- Branching further into the hot therapeutic area of immuno-oncology, Amgen Inc. has entered into a deal with CytomX Therapeutics Inc. that will use the West Coast biotech's technology to craft treatments for multiple kinds of cancer.
- The collaboration orbits around CytomX's Probody platform, which aims to deliver toxic drugs specifically to tumors rather than healthy cells. The companies plan to use the platform to develop a T-cell engaging bispecific targeting epidermal growth factor receptor (EGFR) and CD3-receptors that play a role in tumor progression and immune response, respectively. Terms of the deal also give Amgen exclusive rights to as many as three additional targets.
- In exchange, CytomX receives $40 million upfront plus $455 million in potential milestone payments for the EGFR program. An additional $950 million in milestones for the three other programs is also up for grabs. What's more, Amgen has agreed buy $20 million worth of the biotech's common stock, which closed Tuesday at $19 per share.
While Amgen has lucrative treatments for the side effects of chemotherapy, such as its blockbuster drug Neulasta (pegfilgrastim) and its erythropoiesis-stimulating protein Aranesp (darbepoetin alfa), its portfolio doesn't really shine compared to heavy hitters in the space like Bristol-Myers Squibb Co. and Merck & Co.
Additionally, Neulasta sales were down about 5% over the first half of 2017 compared to the year prior due to a "decline in unit demand," according to Amgen's most recent 10-Q filing with the Securities and Exchange Commission. Over all, the drug has accounted for a lower percentage of the big biotech's product sales in recent years.

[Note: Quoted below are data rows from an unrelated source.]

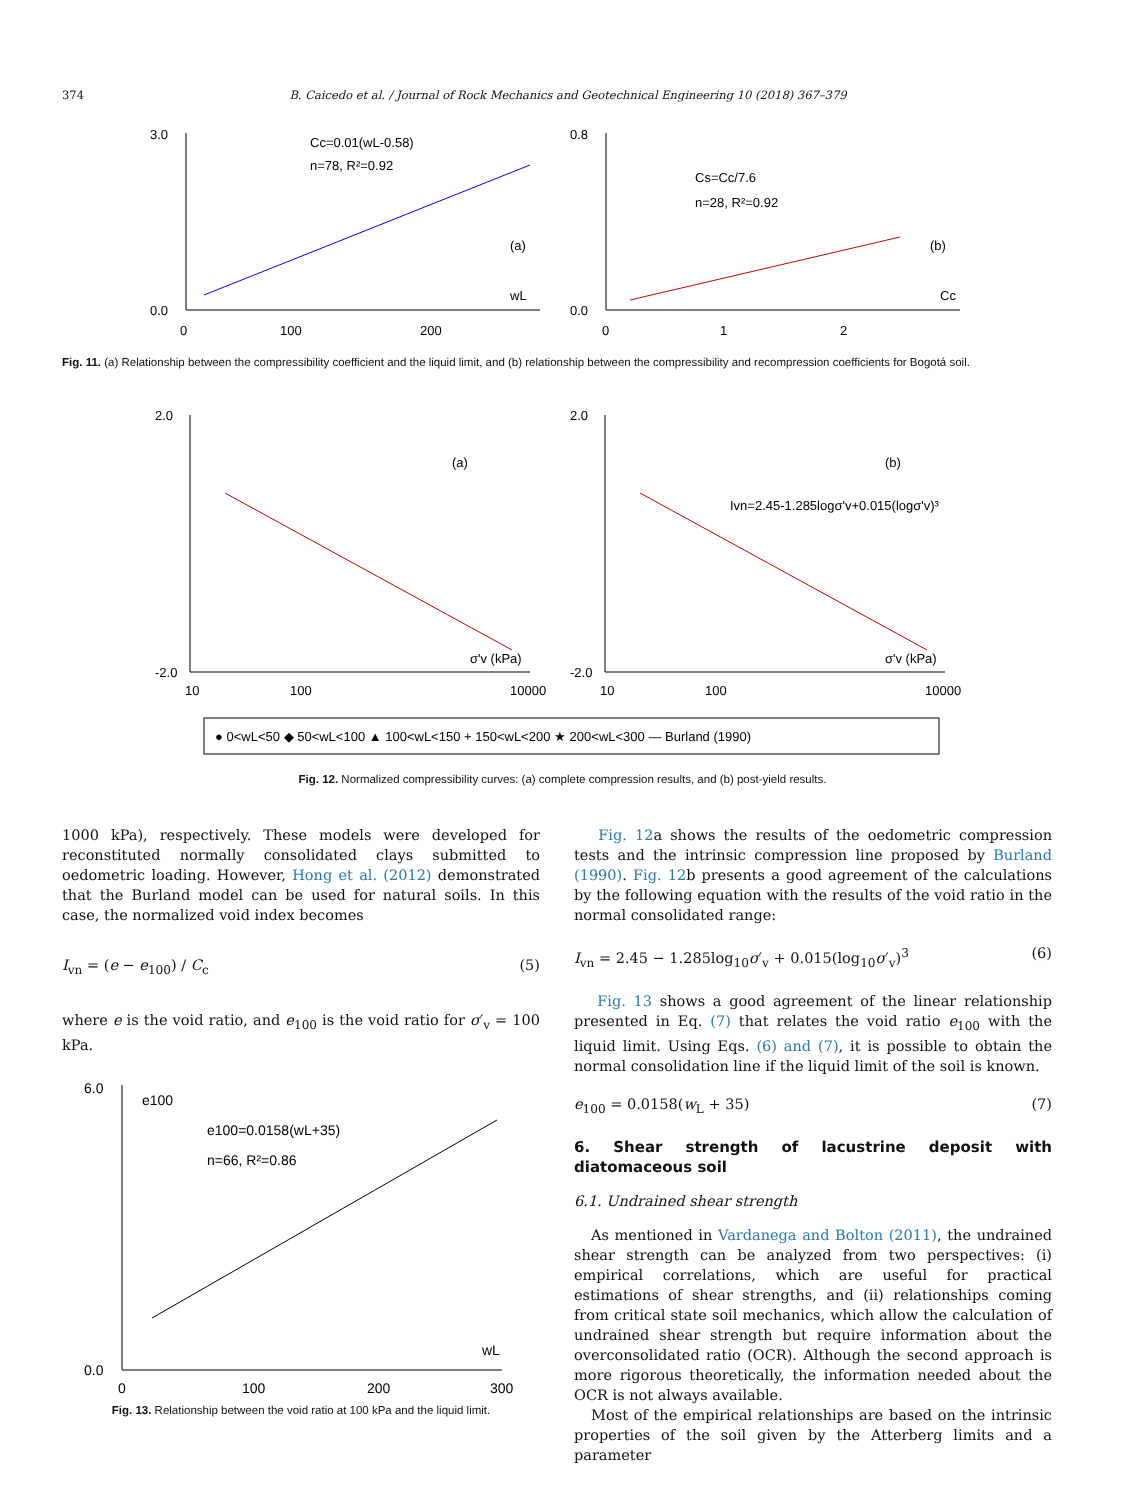374 B. Caicedo et al. / Journal of Rock Mechanics and Geotechnical Engineering 10 (2018) 367–379
3.0
0.0
0
100
200
Cc=0.01(wL-0.58)
n=78, R²=0.92
(a)
wL
0.8
0.0
0
1
2
Cs=Cc/7.6
n=28, R²=0.92
(b)
Cc
Fig. 11. (a) Relationship between the compressibility coefficient and the liquid limit, and (b) relationship between the compressibility and recompression coefficients for Bogotá soil.
2.0
-2.0
10
100
10000
(a)
σ'v (kPa)
2.0
-2.0
10
100
10000
(b)
σ'v (kPa)
Ivn=2.45-1.285logσ'v+0.015(logσ'v)³
● 0<wL<50 ◆ 50<wL<100 ▲ 100<wL<150 + 150<wL<200 ★ 200<wL<300 — Burland (1990)
Fig. 12. Normalized compressibility curves: (a) complete compression results, and (b) post-yield results.
1000 kPa), respectively. These models were developed for reconstituted normally consolidated clays submitted to oedometric loading. However, Hong et al. (2012) demonstrated that the Burland model can be used for natural soils. In this case, the normalized void index becomes
I<sub>vn</sub> = (e − e<sub>100</sub>) / C<sub>c</sub> (5)
where e is the void ratio, and e<sub>100</sub> is the void ratio for σ′<sub>v</sub> = 100 kPa.
6.0
0.0
0
100
200
300
e100
e100=0.0158(wL+35)
n=66, R²=0.86
wL
Fig. 13. Relationship between the void ratio at 100 kPa and the liquid limit.
Fig. 12a shows the results of the oedometric compression tests and the intrinsic compression line proposed by Burland (1990). Fig. 12b presents a good agreement of the calculations by the following equation with the results of the void ratio in the normal consolidated range:
I<sub>vn</sub> = 2.45 − 1.285log<sub>10</sub>σ′<sub>v</sub> + 0.015(log<sub>10</sub>σ′<sub>v</sub>)<sup>3</sup> (6)
Fig. 13 shows a good agreement of the linear relationship presented in Eq. (7) that relates the void ratio e<sub>100</sub> with the liquid limit. Using Eqs. (6) and (7), it is possible to obtain the normal consolidation line if the liquid limit of the soil is known.
e<sub>100</sub> = 0.0158(w<sub>L</sub> + 35) (7)
6. Shear strength of lacustrine deposit with diatomaceous soil
6.1. Undrained shear strength
As mentioned in Vardanega and Bolton (2011), the undrained shear strength can be analyzed from two perspectives: (i) empirical correlations, which are useful for practical estimations of shear strengths, and (ii) relationships coming from critical state soil mechanics, which allow the calculation of undrained shear strength but require information about the overconsolidated ratio (OCR). Although the second approach is more rigorous theoretically, the information needed about the OCR is not always available.
Most of the empirical relationships are based on the intrinsic properties of the soil given by the Atterberg limits and a parameter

Against that backdrop — and with cancer drug development reaching a fever pitch across the industry — Amgen has been working to quickly grow its oncology presence. The company recently received a thumbs up from regulators for its biosimilar to Roche AG's Avastin (bevacizumab). The Food and Drug Administration also green lit the supplemental Biologics License Application for the company's refractory acute lymphoblastic leukemia drug Blincyto (blinatumomab), changing it from an accelerated approval to a full approval.
Now, the big biotech is diving deeper into immuno-oncology.
"Our collaboration with CytomX leverages Amgen's development leadership in bispecifics and expands our immuno-oncology capabilities with an additional and complementary bispecific technology," Sean Harper, Amgen's head of R&D, said in an Oct. 3 statement. "EGFR is a particularly compelling target on which to employ the CytomX Probody platform given its potential to localize activity within tumors while limiting potential toxicity."
Meanwhile, CytomX inks another deal with an established drugmaker. The company already has collaborations in place with AbbVie Inc., Bristol and ImmunoGen Inc., among others, and relies on those agreements to keep revenues flowing.
"Substantially all of our revenue to date has been derived from our existing collaboration agreements, and a significant portion of our future revenue and cash resources is expected to be derived from these agreements or other similar agreements we may enter into in the future," CytomX said in its most recent quarterly filing.
In its latest deal, the small drugmaker has agreed to lead early development while Amgen handles later-stage clinical research and commercialization.
CytomX may fetch high single-digit to mid-double digit royalties on product sales from any of the undisclosed targets provided they make it to market. The company also gains rights to an undisclosed preclinical T-cell engaging bispecific program — from which Amgen is eligible to receive milestones and royalty payments should the program be commercialized.
Though Amgen stock remained relatively unphased by the news, CytomX shares opened at $24.34 apiece on Wednesday, up 28% from the prior day's close.